In seeking to identify the meaning that should be given to the change of control provision, Parker J identified that the question was whether the words used in the change of control clause “can properly be read on a mutatis mutandis basis” to operate as a wide deeming provision.

The plaintiff argued that the provision operated so that if a change of control occurs with respect to a joint venturer, that joint venturer must offer to sell its joint venture interest to the other joint venturer in accordance with the pre-emption provision. The defendant contended, and Parker J agreed, that such interpretation would require the change of control clause to be read so as to deem that the joint venturer subject to the change of control:

  1. wishes to dispose of its joint venture interest; and
  2. wishes to dispose of that interest upon the terms that the person who has acquired control of the joint venturer determines.

Parker J observed that rather than serving as a pre- condition that must be satisfied before a joint venturer is entitled to dispose of its interest, it would instead impose a positive obligation on a joint venturer to make an offer to sell its interest in circumstances where it does not wish to do so. In addition, the terms and conditions of the offer to sell would be those selected by another party and may be very different to what the joint venturer itself would want.

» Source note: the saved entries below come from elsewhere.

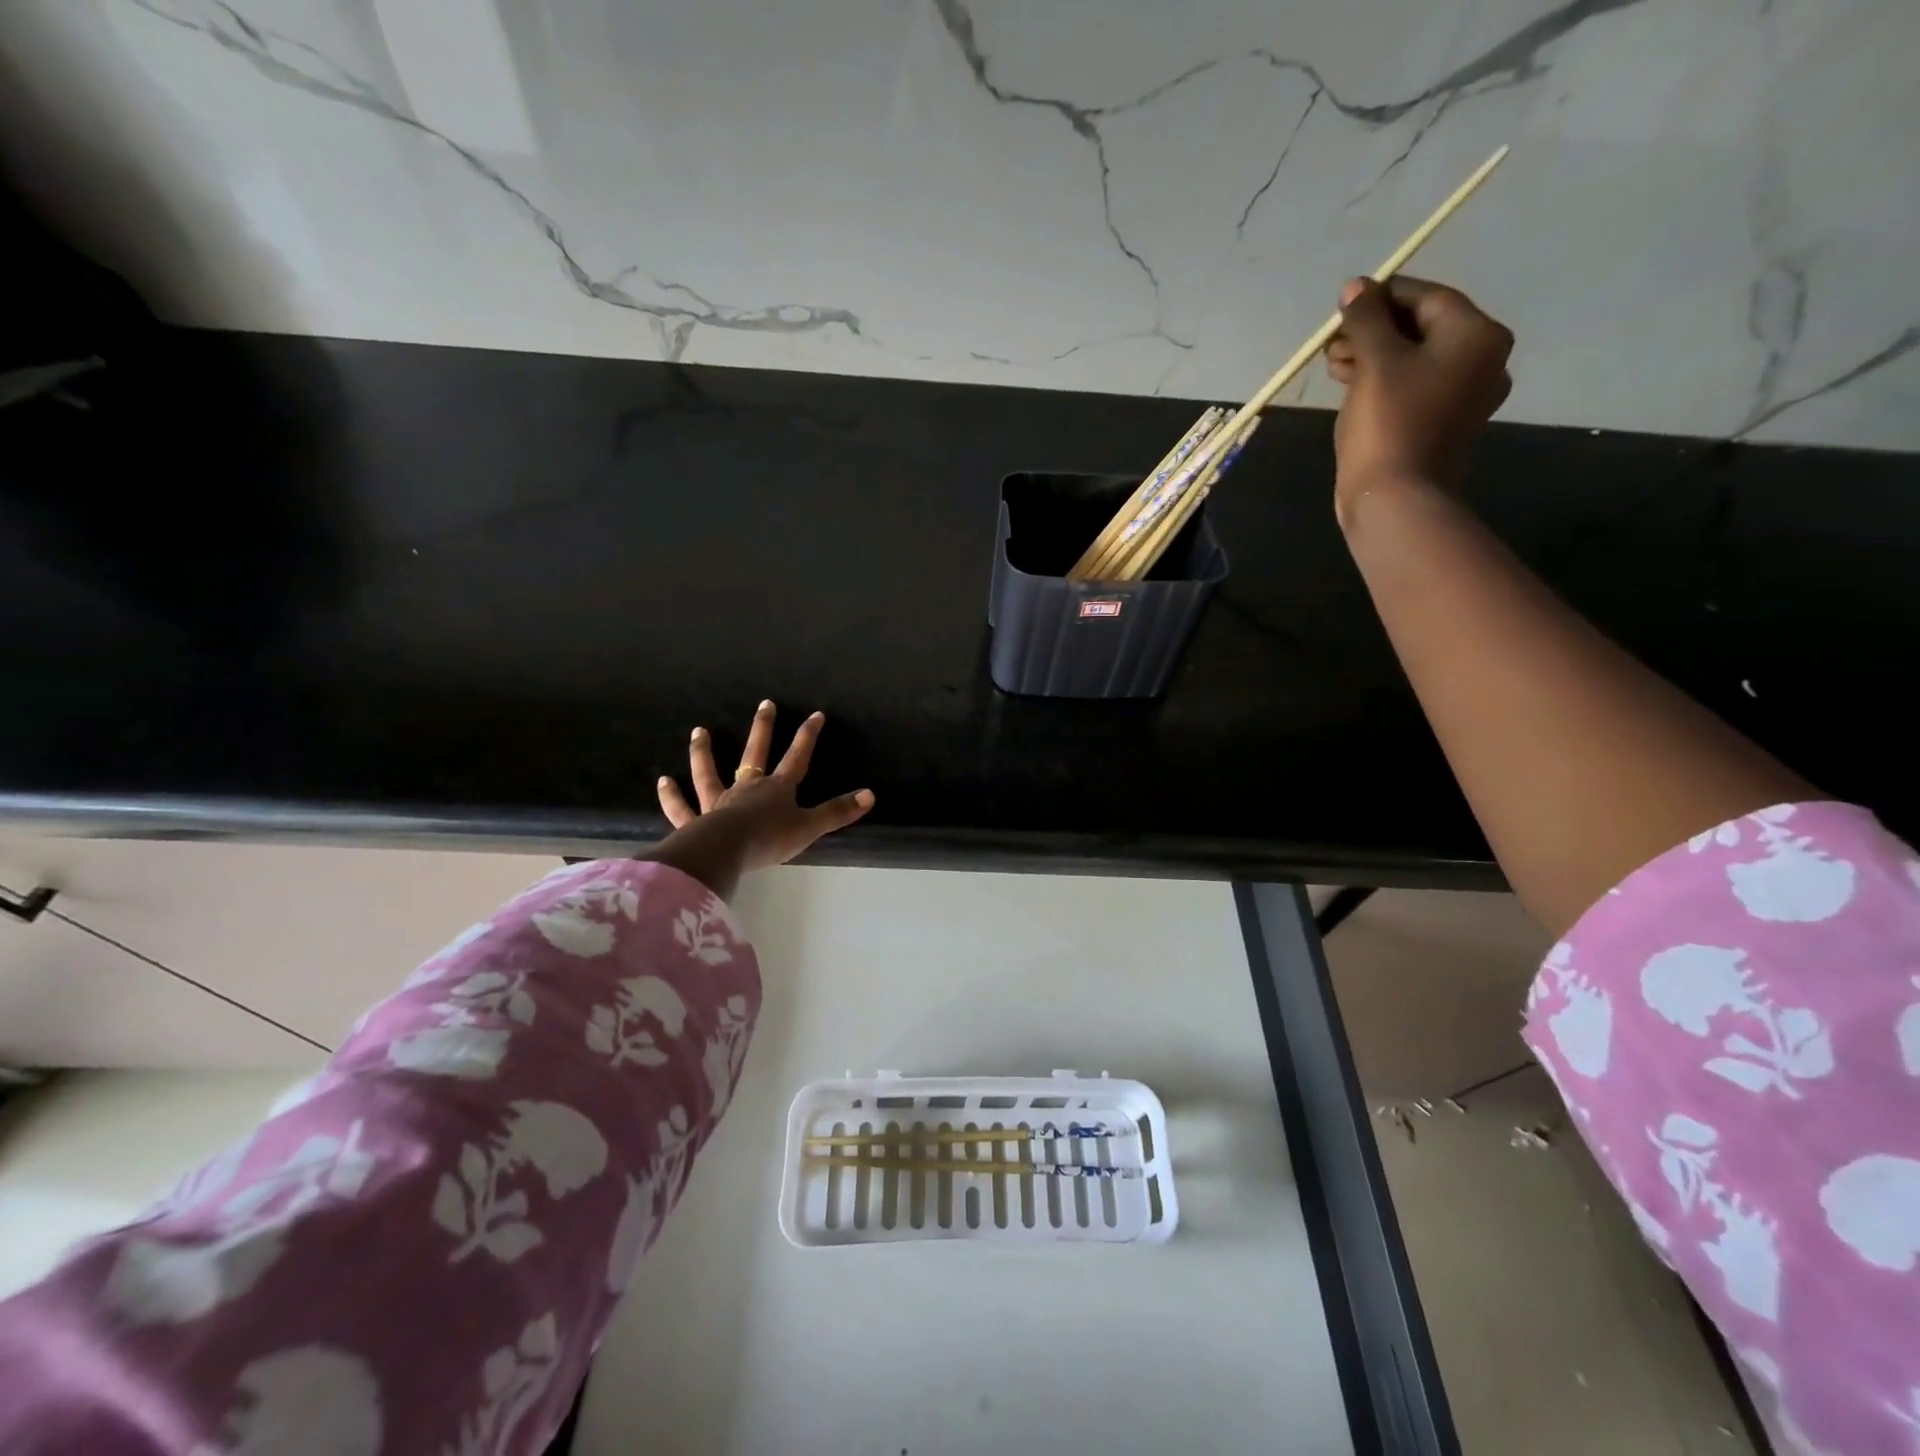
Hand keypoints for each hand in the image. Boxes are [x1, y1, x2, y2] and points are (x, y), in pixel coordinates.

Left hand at [641, 701, 873, 898]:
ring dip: (704, 752)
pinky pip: (681, 807)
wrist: (726, 851)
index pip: (797, 757)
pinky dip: (672, 796)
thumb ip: (838, 812)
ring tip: (699, 731)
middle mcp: (747, 788)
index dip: (808, 736)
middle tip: (765, 704)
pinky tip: (663, 781)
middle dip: (763, 729)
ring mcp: (718, 802)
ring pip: (709, 773)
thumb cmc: (770, 839)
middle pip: (755, 753)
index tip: (815, 714)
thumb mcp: (810, 827)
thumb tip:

His Honour concluded that while the court must construe commercial agreements broadly where that is possible  and necessary to give effect to the parties’ bargain, it is apparent that the interpretation contended by the plaintiff would go a considerable distance beyond a mutatis mutandis modification of the pre-emption provision where a change of control occurs. His Honour goes on to make the observation that:

What is being sought by the plaintiff would extend substantially beyond a purposive interpretation of the words actually used and would amount to an impermissible rewriting of the [joint venture agreement] by the court.9

Accordingly, the court held that the change of control clause was void for uncertainty.

Conclusions and Practical Tips

The decisions in Delnorth and Goldus illustrate that the term “mutatis mutandis”, when used as a drafting device in a contract, is well understood by courts. However, it is by no means a magical incantation that can be used as a drafting shortcut without further analysis.  While the general intent of the term is clear, and regardless of whether it is used in its Latin form or in its English translation “with such changes as are necessary”, a danger in using it as a drafting shortcut is that it may give rise to some degree of ambiguity or uncertainty as to the meaning of the imported provisions. In particular, the translation of a provision of an agreement into a different contractual context on a mutatis mutandis basis raises the question of what changes to the primary provision are necessary in order to apply it in the new context.

Prudence suggests that if a clause in an agreement is proposed to be drafted in this manner, the parties should carefully consider how the wording of the imported provision will fit into the intended operation of the clause. If some degree of translation is required to achieve the intended meaning of the clause, the parties should include appropriate interpretation provisions. Alternatively, if the translation on mutatis mutandis basis remains imprecise, the parties should draft the clause in a longhand form.